Para a universitária Noélie, de 19 anos, a formação da Nupes também não passou despercebida. Evocando a questão do burquíni nas piscinas municipais de Grenoble - uma causa defendida pelo prefeito ecologista Eric Piolle - a jovem justifica seu voto na esquerda. “Autorizar o burquíni é um avanço para a liberdade das mulheres e de seus corpos. Eu, pessoalmente, se for à piscina e tiver uma mulher de burquíni, não vejo como isso pode me incomodar. É por isso que eu tenho vontade de apoiar essa luta e votar na esquerda, para que não nos retirem nosso direito ao aborto, por exemplo, que está ameaçado em vários países e a França pode entrar nessa onda também”, diz.

O servidor público Antoine, de 24 anos, vai votar para a Nupes, mas critica a falta de debate na campanha para a eleição presidencial, que teve início no último 30 de maio. “Ainda não me informei sobre o programa do meu candidato, será mais um voto por princípio do que por interesse especificamente”, explica.

Para ele, até a formação da coalizão da esquerda, havia uma mobilização “limitada” dos jovens para este pleito. “Uma parte das problemáticas abordadas pela Nupes nos mobiliza mais, como meio ambiente e o mundo do trabalho, por exemplo. Para ser sincero, nas últimas eleições legislativas, em 2017, eu não sabia em quem iria votar, como uma boa parte de meus amigos. No meu círculo, muita gente deixou de ir votar porque não tinha interesse, ou então escolheram o candidato menos pior. Outros reivindicaram a abstenção como uma forma de protesto contra o sistema eleitoral”, resume.
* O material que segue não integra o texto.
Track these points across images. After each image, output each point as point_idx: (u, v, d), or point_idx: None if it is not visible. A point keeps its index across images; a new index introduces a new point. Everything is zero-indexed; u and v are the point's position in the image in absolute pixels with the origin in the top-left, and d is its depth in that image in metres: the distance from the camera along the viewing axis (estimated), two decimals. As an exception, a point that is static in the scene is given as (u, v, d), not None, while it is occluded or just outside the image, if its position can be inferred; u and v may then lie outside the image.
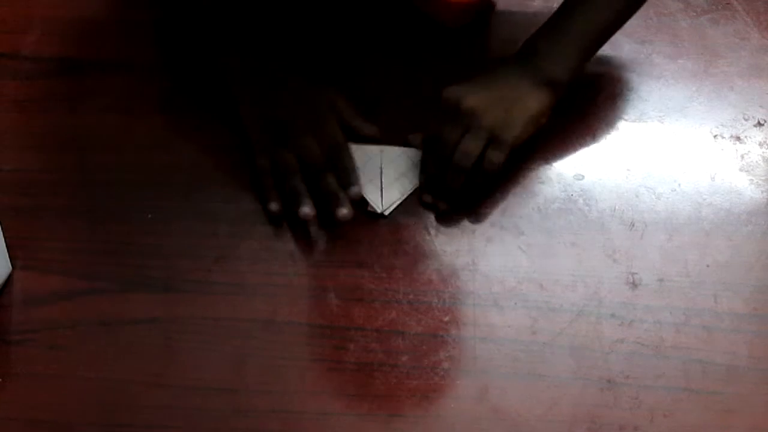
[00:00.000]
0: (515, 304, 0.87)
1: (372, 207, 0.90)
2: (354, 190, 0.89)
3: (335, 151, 0.90)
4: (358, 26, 1.02)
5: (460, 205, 0.91)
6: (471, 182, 0.89)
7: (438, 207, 0.91)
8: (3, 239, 0.86)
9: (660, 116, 0.98)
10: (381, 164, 0.92)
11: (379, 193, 0.91)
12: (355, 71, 0.99)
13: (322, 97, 0.92)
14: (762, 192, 0.94)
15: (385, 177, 0.91)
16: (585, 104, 0.99)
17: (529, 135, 0.89)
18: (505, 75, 0.90)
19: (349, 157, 0.90)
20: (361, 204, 0.90)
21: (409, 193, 0.92)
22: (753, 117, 0.99)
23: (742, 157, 0.96)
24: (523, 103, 0.89)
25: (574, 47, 0.91)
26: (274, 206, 0.90)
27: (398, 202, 0.91)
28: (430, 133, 0.90)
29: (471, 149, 0.87)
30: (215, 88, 0.96)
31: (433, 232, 0.91)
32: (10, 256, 0.87)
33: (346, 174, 0.89)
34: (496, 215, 0.92)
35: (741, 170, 0.95)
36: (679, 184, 0.94)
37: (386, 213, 0.90)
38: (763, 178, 0.95)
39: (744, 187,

Campanha para a mobilização dos moradores de Grenoble às eleições legislativas de 12 e 19 de junho.
Campanha para a mobilização dos moradores de Grenoble às eleições legislativas de 12 e 19 de junho. © Daniella Franco/RFI

Abstencionistas e de esquerda

 

Segundo uma pesquisa recente da Fundação Jean Jaurès, os jovens franceses são cada vez mais abstencionistas, mas têm ideais cada vez mais de esquerda. Tristan Haute, professor de Ciência Política da Universidade de Lille, afirma que o fenômeno se deve a uma relação cada vez mais crítica desta camada da população em relação à prática eleitoral.

“Não é que eles pensem que a democracia deveria desaparecer, ao contrário. Na verdade, eles têm o sentimento que o voto deles é inútil ou ineficaz. E é entre eles que encontramos hoje outros tipos de práticas políticas, como participação em boicotes, petições e manifestações. Percebemos isso em movimentos de destaque no espaço público francês recentemente, como as marchas pelo clima, os protestos contra o racismo e as violências policiais, onde vimos um engajamento importante das gerações mais jovens”, aponta.  
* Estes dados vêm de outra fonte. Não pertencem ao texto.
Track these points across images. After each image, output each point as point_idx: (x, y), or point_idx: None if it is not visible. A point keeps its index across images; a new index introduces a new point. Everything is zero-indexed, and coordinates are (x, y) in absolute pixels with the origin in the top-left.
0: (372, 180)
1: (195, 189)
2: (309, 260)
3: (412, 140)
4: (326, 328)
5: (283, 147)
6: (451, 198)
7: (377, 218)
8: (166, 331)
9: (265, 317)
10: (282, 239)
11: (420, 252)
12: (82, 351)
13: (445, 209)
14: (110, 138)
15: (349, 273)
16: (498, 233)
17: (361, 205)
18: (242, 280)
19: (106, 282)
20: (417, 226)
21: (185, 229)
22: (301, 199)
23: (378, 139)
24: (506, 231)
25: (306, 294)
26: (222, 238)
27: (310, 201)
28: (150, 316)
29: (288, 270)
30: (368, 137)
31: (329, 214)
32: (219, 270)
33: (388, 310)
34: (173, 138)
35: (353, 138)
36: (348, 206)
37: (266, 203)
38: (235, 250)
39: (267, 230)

Para a estudante Alia, de 19 anos, há também um problema de falta de representatividade em relação aos candidatos. “Hoje os políticos saem de universidades elitistas de Paris e eles não representam a grande maioria da população francesa. Tem uma espécie de centralização do poder em Paris que faz que os políticos não se deem conta do que acontece fora de lá e que faz com que os jovens tenham dificuldades de se reconhecer na política de hoje”, defende.

Isso não impede que as jovens gerações acompanhem o debate político. É o caso de Alice, de 17 anos, que ainda não vota, mas já tem uma opinião formada sobre a Nupes.
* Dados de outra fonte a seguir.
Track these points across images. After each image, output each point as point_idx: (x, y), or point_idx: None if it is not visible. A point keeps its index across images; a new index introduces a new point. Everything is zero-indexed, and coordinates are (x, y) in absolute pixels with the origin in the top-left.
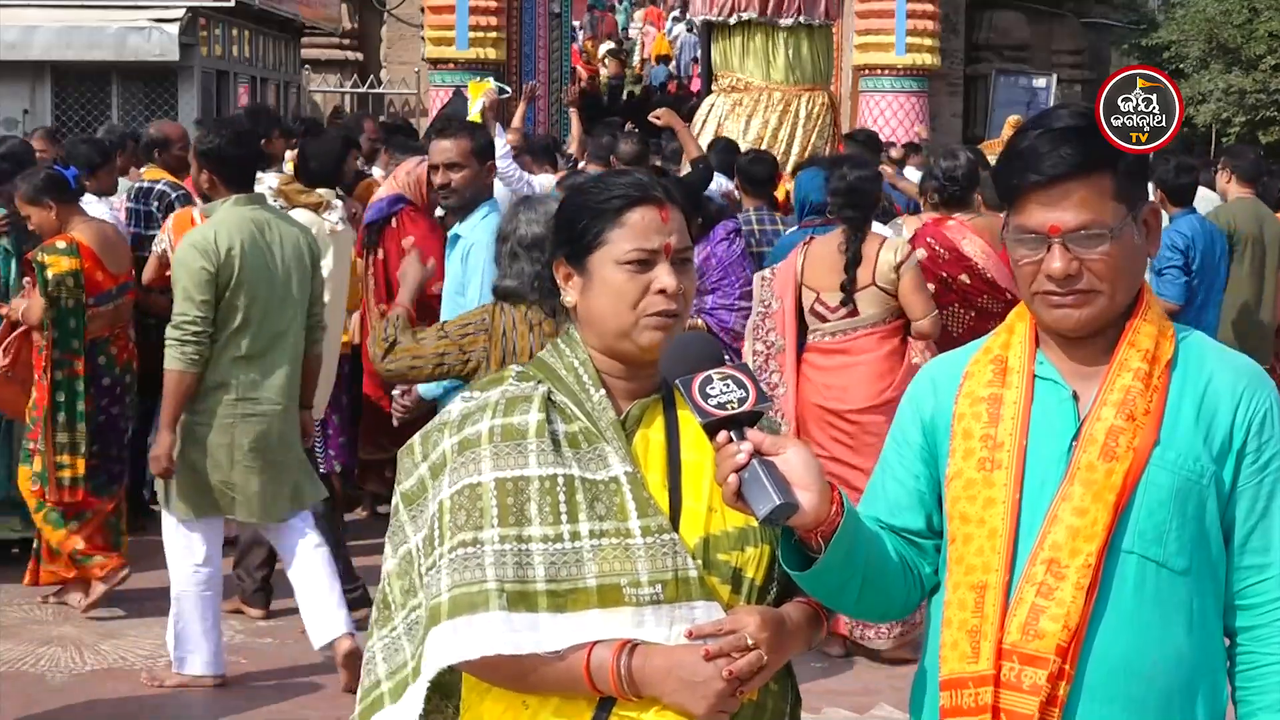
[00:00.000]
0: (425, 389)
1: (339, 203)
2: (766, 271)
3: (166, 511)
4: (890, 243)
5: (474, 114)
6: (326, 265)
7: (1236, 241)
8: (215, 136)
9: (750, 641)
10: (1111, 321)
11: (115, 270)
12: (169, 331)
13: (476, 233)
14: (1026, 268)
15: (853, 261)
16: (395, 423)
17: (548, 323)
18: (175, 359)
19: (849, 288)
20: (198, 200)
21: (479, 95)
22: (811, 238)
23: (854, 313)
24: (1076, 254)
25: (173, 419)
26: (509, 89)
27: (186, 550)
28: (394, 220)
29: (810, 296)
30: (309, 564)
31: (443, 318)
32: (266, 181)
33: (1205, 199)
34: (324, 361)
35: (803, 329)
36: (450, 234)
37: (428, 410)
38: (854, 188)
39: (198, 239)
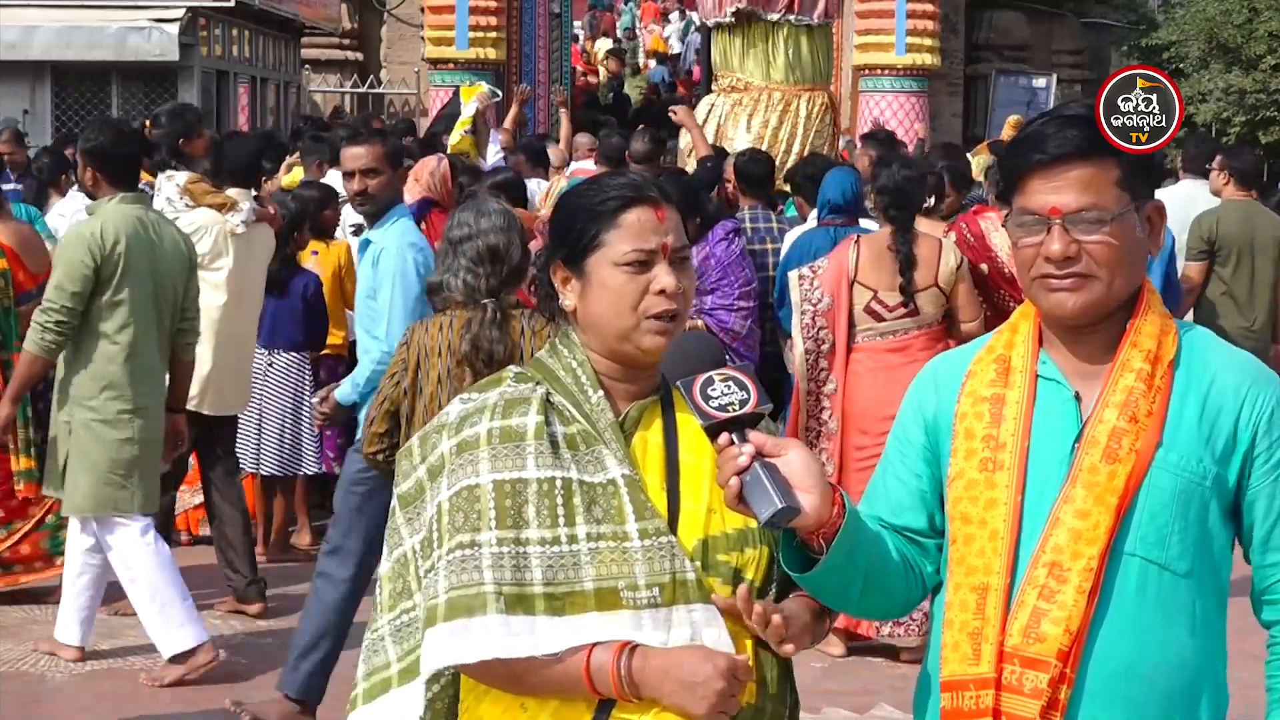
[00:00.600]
0: (341, 394)
1: (246, 204)
2: (805, 270)
3: (91, 519)
4: (948, 244)
5: (466, 117)
6: (226, 265)
7: (1219, 247)
8: (99, 135)
9: (777, 619)
10: (1108, 314)
11: (35, 270)
12: (35, 315)
13: (388, 238)
14: (1026, 251)
15: (907, 263)
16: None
17: (459, 319)
18: (33, 343)
19: (908, 289)
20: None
21: (470, 98)
22: (857, 236)
23: (914, 312)
24: (1076, 237)
25: (16, 396)
26: (500, 92)
27: (134, 538)
28: (423, 223)
29: (866, 295)
30: (149, 568)
31: (356, 322)
32: (175, 179)
33: (1204, 199)
34: (236, 363)
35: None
36: (361, 239)
37: (347, 415)
38: (901, 188)
39: (85, 232)
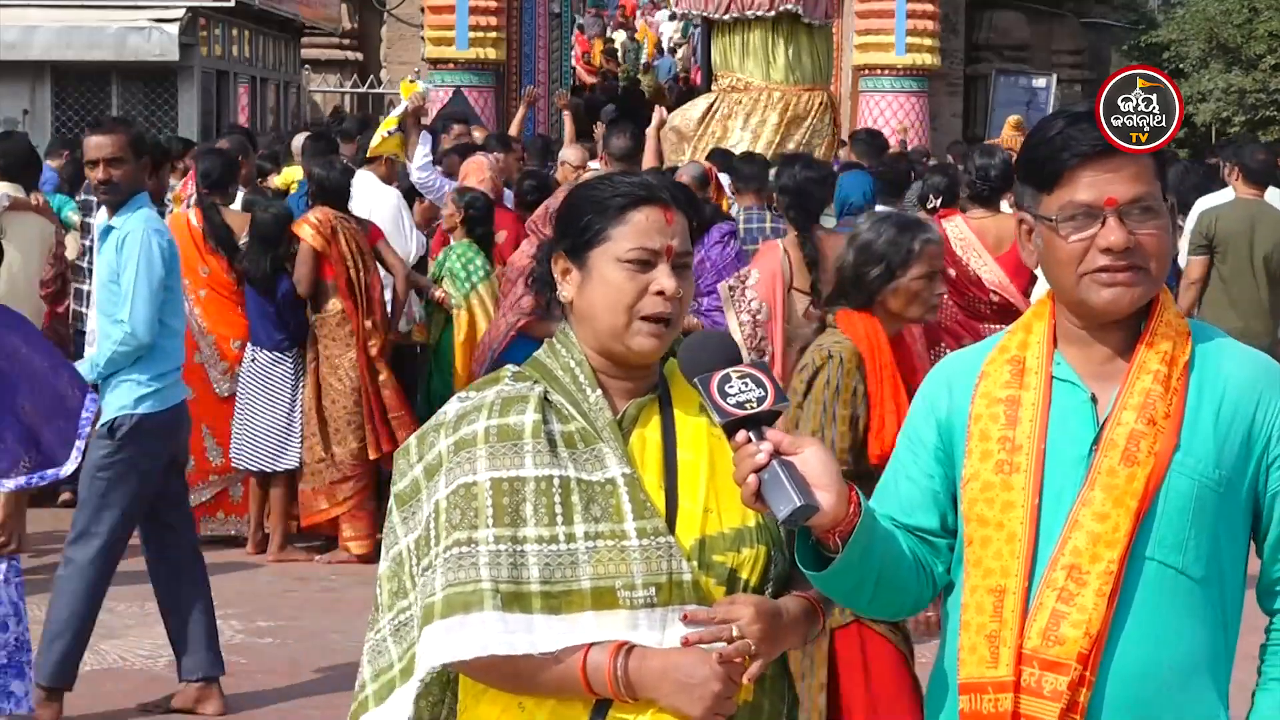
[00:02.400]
0: (84, 369)
1: (2, 196)
2: (732, 280)
3: None
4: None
5: (392, 117)
6: None
7: (1218, 244)
8: None
9: (736, 632)
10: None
11: None
12: None
13: (131, 223)
14: (1076, 246)
15: (813, 263)
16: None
17: None
18: None
19: (817, 286)
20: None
21: (407, 96)
22: (783, 244)
23: None
24: (1131, 228)
25: None
26: (432, 85)
27: None
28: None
29: (805, 300)
30: None
31: (94, 307)
32: None
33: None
34: None
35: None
36: (102, 227)
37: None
38: (802, 188)
39: None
“Tento me interessar um pouco por política. Hoje temos uma coalizão dos partidos ecologista, comunista e socialista. Isso é bom porque permite a partidos que são mais ou menos pequenos ter importância e se fortalecer juntos. Mas, por outro lado, é uma pena porque isso reduz a oferta de partidos políticos que podemos ter.”

Ao lado dela, o colega, Nicolas, também de 17 anos, discorda. “Ao contrário da minha amiga Alice, que pensa que agrupar todos os partidos de esquerda em um só reduz a possibilidade de escolha e que isso é algo negativo, para mim, isso é bom porque permite reunir muita gente que tem mais ou menos as mesmas ideias, mas que antes estavam separadas por posicionamentos um pouco divergentes. Talvez, juntando todos, isso vá nos permitir a ter na Assembleia Nacional uma maioria mais ou menos de esquerda para combater os deputados de direita ou do partido de extrema direita Reunião Nacional.

Em toda a França, quase 49 milhões de eleitores são convocados para votar nas eleições legislativas em 12 e 19 de junho. Mais de 12 milhões têm entre 18 e 34 anos.